Document text:
────────

Here is a comparasion of J's to Circles. You'll notice the point, this is how/why it's a corner hook. (FYI: I'd suggest using Gamakatsu Oct Circles only. I've used lots of diff kinds, but have had the ebst reults from the Gamajatsu Oct Circles, just make sure they say Oct Circle not just Oct)


----------



## Chuck P. (Apr 8, 2004)

Ever since Doctor turned me onto the circle hooks, I can't use anything else.

Like Mellon said, you have to let the fish go and hook itself and you also have to break the habit of setting the hook. The fish do it for you.


----------



## bmanoftheyear (Oct 14, 2006)

well i went fishing the other night and neocats showed up and schooled me on the setup i should use.They got a bite but i dont know what happened we didn't get any fish.No-one caught a cat out of 4 people we got skunked.I feel bad because i had neocats come out since last time we caught some big ones and we didn't catch anything.Sorry neocats


----------



## JUSTCRAZY (Apr 6, 2004)

Everyone has an opinion so here is mine. Circle hooks are good at times and no good for other occasions. The only time that they are truely effective is when you find active/aggressive fish. For me they seem to be best suited for the river fishing I do. When on the river I use a 5/0 up to maybe a 7/0 circle hook. I used either the Gamakatsu or Eagle (Laser sharp I think it is). River fish usually hit a bait and hold on better than lake fish so they work out ok.


Now if it is an occasion for short bites, drop and run fish or, if I am chasing flatheads in the lakes I will not use circle hooks. In order for a circle hook to work, the fish has to be aggresive enough to hold on to a bait even with a large amount of pressure building as they run away and the pole doubles over. That situation just doesn't always exist with freshwater fish. In these situations I use 5/0-7/0 octopus style hooks(sometimes kahle or J style). There is no need for those 9/0-10,000/ hooks you see people with, they are just wasting money and increasing the chances of a fish spitting the hook. 5/0 hooks have landed many a Tarpon, sailfish, marlin, sharks, and large flatheads so I am sure they will work for any fish swimming in Ohio waters. I have hooked bait fish up to and over a pound with the hooks I use and landed the fish that bit them. Just keep the hook sharp and you are in buisness.

Basically, use the hook that fits the situation you are fishing. Circle hooks are not the end all, do everything hook that some people believe them to be, but they are nice when the fishing in right.

Rob


----------



## katfish (Apr 7, 2004)

I agree totally with Rob on this!!!!!

I might add that fishing circle hooks in current or while drifting works better because the line is always tight. Fish in current must often take a bait aggressively before the current takes it away.

Baits in lakes often sit long times and have slack line caused by the bottom countours of the lakes. Lake fish can be more casual when taking a bait but often grab a live bait aggressively then sit on bottom to make sure it suffocates in their stomach before moving again.

────────

Work to complete:
1 – In the circle hook thread, what size circle hook does JUSTCRAZY use on the river?
2 – Reproduce word for word the stretch of the circle hook thread from "Like Mellon said, you" through "(Oct 14, 2006)".
The material after this point comes from a separate source.

Stored data:
────────

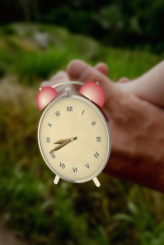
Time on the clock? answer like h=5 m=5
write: h=8 m=41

────────

Responses per task:
1 – A 5/0 up to maybe a 7/0.

2 –
Like Mellon said, you have to let the fish go and hook itself and you also have to break the habit of setting the hook. The fish do it for you.


----------



## bmanoftheyear (Oct 14, 2006)